▸ **REQUIRED TASK 1**
Output, word for word, the part of the passage on scriptural inspiration that starts with "That Paul here" and goes on through "ALL ITS PARTS.".

▸ **READING PASSAGE**
################
"As he spake by the mouth of his holy prophets, which have been
since the world began."-Luke 1: 70.
"God, who at sundry times and in divers manners spake in time past
unto the fathers by the prophets."-Heb, 1:1.
"All scripture is given by inspiration of God, and is profitable for
doctrine, for reproof, for correction, for instruction in
righteousness."-II Tim. 3:16.
That Paul here refers to "sacred Scriptures of the Jews" and all the books of those writings, no one doubts. The inspired declaration, then, is that each and several of those canonically received books is an inspired book. It is not denied but that this is true, in the same sense, of each and several of the canonically received books of the New Testament. The question now is: Are all parts of each of the books of our sacred Scriptures inspired at all, or, if so, equally inspired with the other parts? It will be admitted by all that-
THE WHOLE INCLUDES THE SUM OF ALL ITS PARTS.
################
(Dataset records)
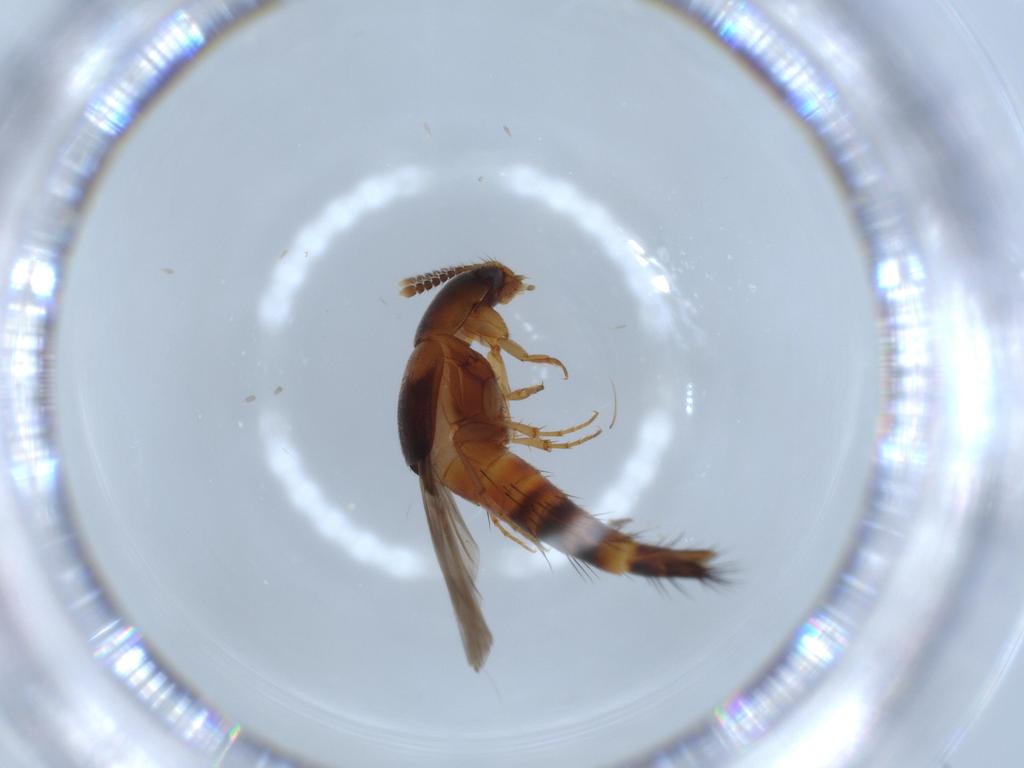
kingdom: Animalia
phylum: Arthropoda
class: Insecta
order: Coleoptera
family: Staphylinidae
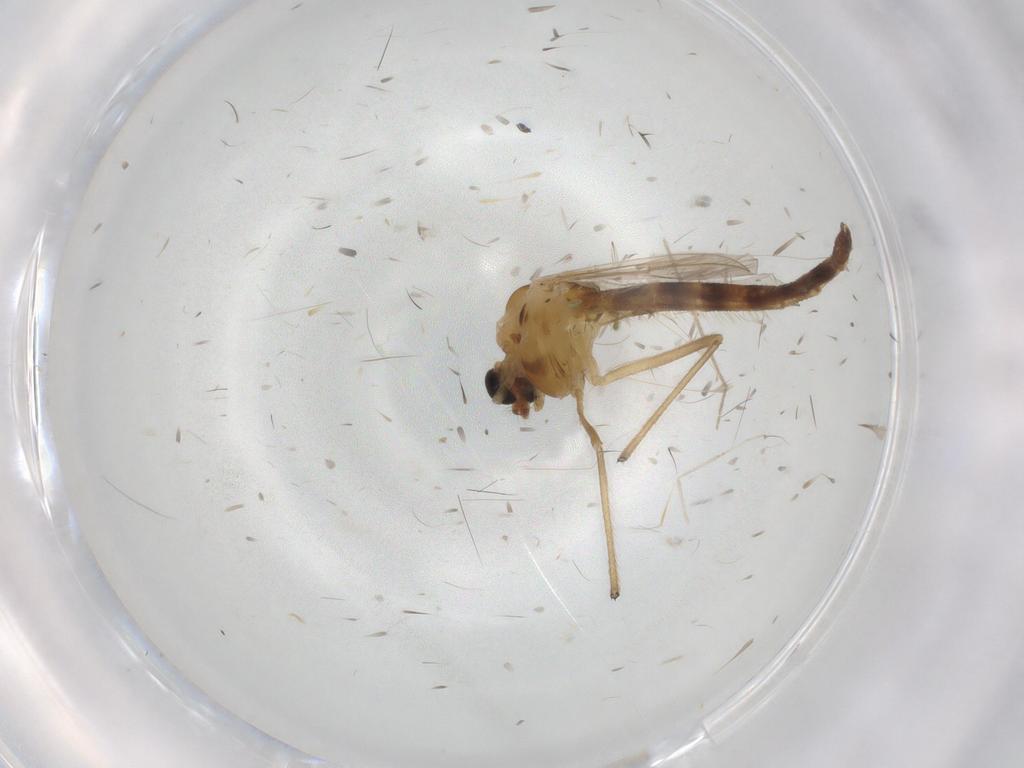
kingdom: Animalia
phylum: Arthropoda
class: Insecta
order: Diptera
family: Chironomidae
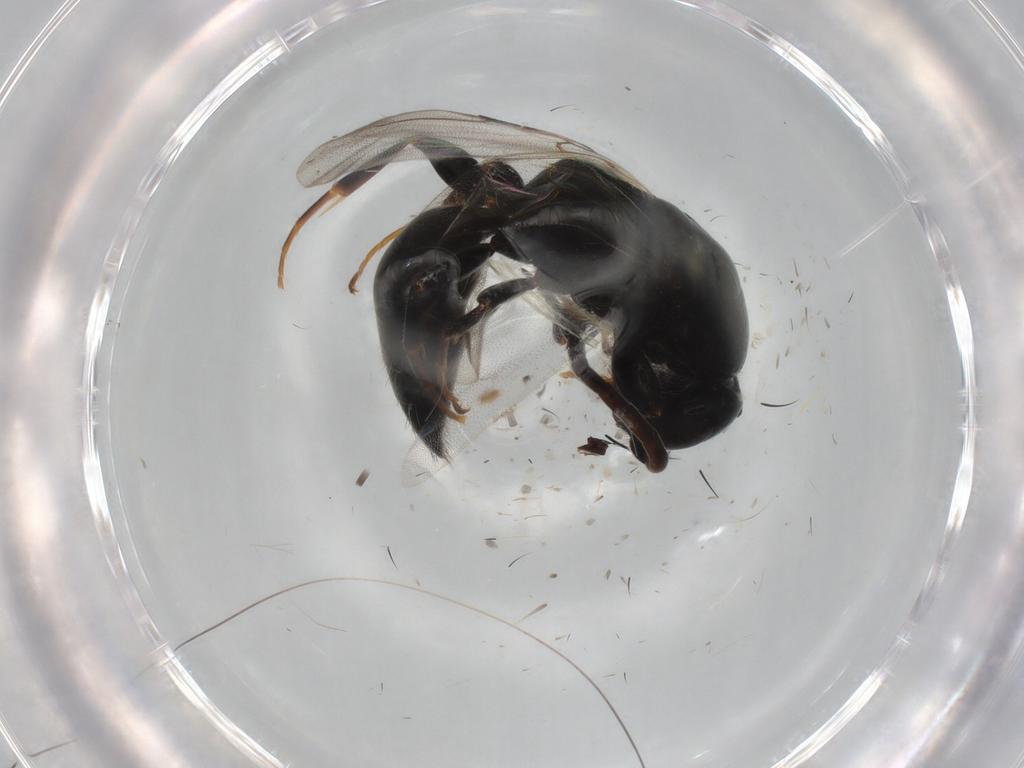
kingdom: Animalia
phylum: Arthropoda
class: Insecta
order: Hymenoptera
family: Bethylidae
################
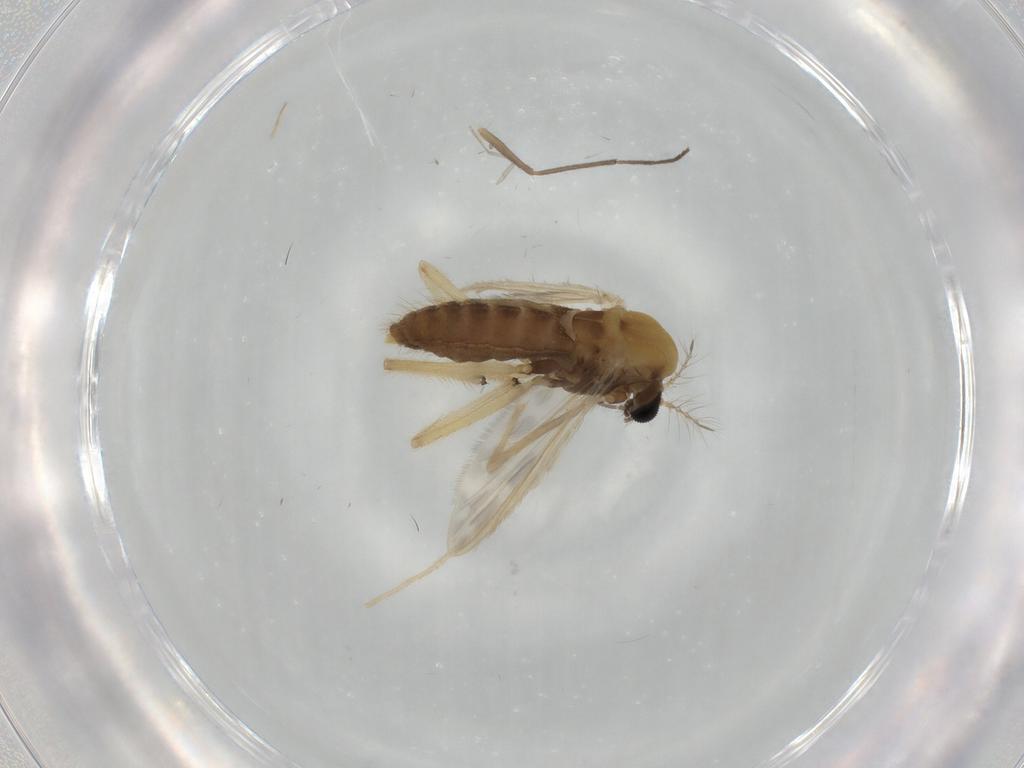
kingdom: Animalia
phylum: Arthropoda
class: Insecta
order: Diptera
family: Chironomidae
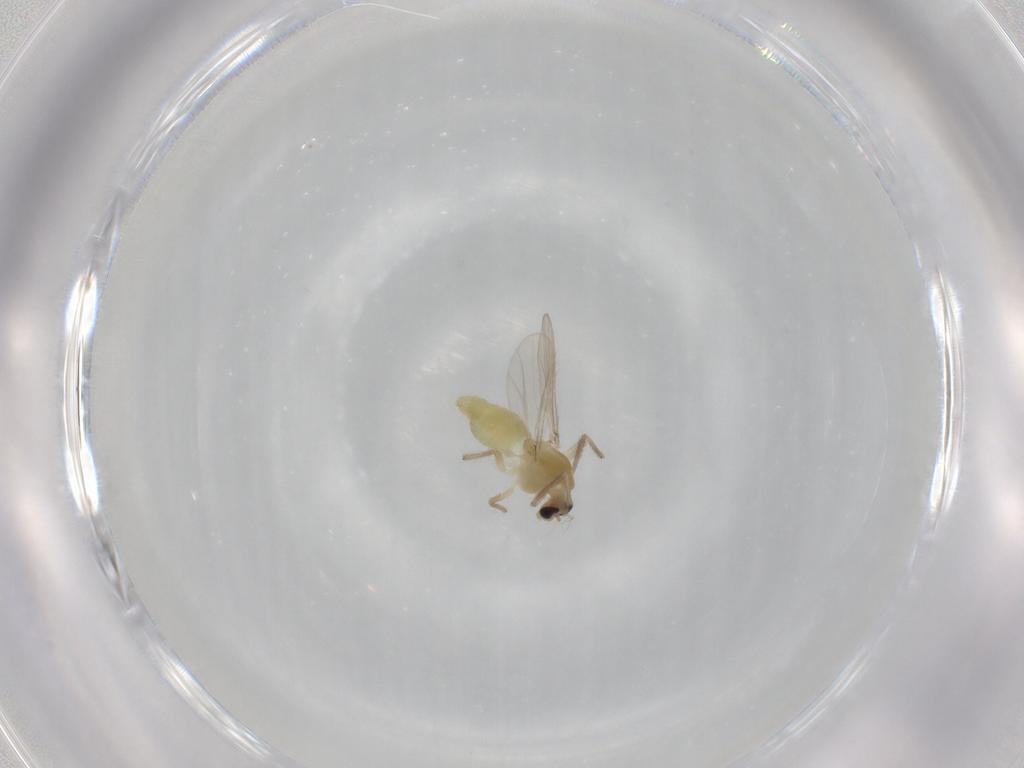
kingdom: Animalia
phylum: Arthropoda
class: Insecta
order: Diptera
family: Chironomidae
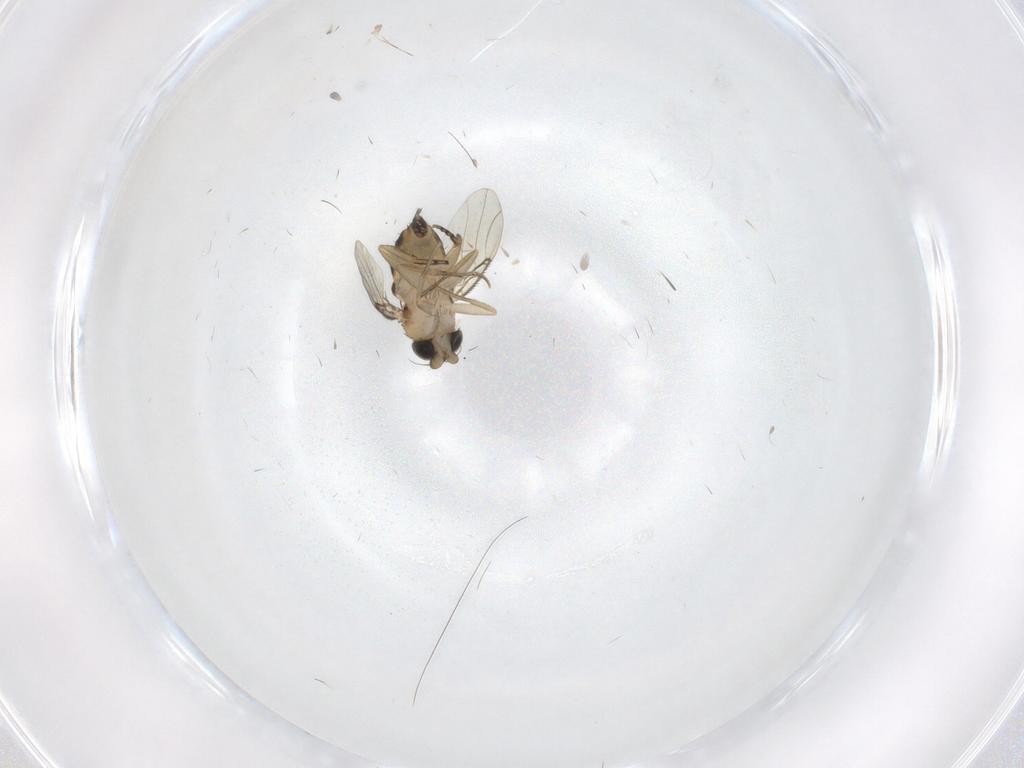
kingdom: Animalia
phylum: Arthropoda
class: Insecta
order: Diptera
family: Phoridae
################
▸ **REQUIRED TASK 2**
From the listing, return the lines unchanged, starting with the line with "family: Staphylinidae" and going on through the line with "order: Hymenoptera". Omit the pictures.

▸ **FINISHED ANSWER 1**
That Paul here refers to "sacred Scriptures of the Jews" and all the books of those writings, no one doubts. The inspired declaration, then, is that each and several of those canonically received books is an inspired book. It is not denied but that this is true, in the same sense, of each and several of the canonically received books of the New Testament. The question now is: Are all parts of each of the books of our sacred Scriptures inspired at all, or, if so, equally inspired with the other parts? It will be admitted by all that-
THE WHOLE INCLUDES THE SUM OF ALL ITS PARTS.

▸ **FINISHED ANSWER 2**
family: Staphylinidae
kingdom: Animalia
phylum: Arthropoda
class: Insecta
order: Diptera
family: Chironomidae
kingdom: Animalia
phylum: Arthropoda
class: Insecta
order: Hymenoptera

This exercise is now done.